In the records below, reproduce every line starting at the one containing "common name: Eastern gray squirrel" and ending at the one containing "family: Cardinalidae", including both of those lines.

## Given data:
*****

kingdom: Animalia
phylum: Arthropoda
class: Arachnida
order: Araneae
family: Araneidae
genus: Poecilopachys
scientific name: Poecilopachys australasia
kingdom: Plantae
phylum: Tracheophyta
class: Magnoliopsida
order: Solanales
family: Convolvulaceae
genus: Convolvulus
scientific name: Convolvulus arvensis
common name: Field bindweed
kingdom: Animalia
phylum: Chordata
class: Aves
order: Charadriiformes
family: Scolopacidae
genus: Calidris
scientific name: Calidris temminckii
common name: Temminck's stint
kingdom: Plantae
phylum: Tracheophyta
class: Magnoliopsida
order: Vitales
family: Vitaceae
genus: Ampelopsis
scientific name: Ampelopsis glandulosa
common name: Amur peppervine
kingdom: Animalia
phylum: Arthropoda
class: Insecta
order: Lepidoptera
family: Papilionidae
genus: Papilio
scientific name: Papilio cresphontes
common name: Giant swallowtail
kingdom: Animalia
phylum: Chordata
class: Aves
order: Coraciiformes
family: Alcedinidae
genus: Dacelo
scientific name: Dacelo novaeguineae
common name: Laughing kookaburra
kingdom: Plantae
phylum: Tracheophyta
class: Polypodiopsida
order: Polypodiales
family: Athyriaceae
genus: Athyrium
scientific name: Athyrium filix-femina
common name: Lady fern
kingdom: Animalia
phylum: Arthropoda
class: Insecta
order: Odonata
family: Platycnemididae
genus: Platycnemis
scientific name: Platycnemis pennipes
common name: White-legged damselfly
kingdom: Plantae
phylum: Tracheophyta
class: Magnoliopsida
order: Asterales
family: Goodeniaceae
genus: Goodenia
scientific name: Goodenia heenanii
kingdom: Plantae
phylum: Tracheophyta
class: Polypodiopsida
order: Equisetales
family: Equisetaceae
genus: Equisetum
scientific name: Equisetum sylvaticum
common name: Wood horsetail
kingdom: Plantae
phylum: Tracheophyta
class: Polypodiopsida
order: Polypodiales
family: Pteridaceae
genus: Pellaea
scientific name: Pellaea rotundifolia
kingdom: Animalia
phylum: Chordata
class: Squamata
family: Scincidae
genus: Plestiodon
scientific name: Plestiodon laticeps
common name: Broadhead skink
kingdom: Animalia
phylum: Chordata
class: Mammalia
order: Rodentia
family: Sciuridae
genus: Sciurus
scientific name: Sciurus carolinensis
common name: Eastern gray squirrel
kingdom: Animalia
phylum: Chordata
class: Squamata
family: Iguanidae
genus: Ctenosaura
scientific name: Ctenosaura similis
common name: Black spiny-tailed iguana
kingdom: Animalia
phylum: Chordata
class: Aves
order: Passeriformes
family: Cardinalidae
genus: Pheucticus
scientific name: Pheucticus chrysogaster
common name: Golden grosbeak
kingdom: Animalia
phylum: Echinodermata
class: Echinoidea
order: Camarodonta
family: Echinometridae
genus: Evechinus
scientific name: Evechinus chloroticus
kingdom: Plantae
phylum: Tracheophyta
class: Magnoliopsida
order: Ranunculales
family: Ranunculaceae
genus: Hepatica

*****

## Exercise result:
common name: Eastern gray squirrel
kingdom: Animalia
phylum: Chordata
class: Squamata
family: Iguanidae
genus: Ctenosaura
scientific name: Ctenosaura similis
common name: Black spiny-tailed iguana
kingdom: Animalia
phylum: Chordata
class: Aves
order: Passeriformes
family: Cardinalidae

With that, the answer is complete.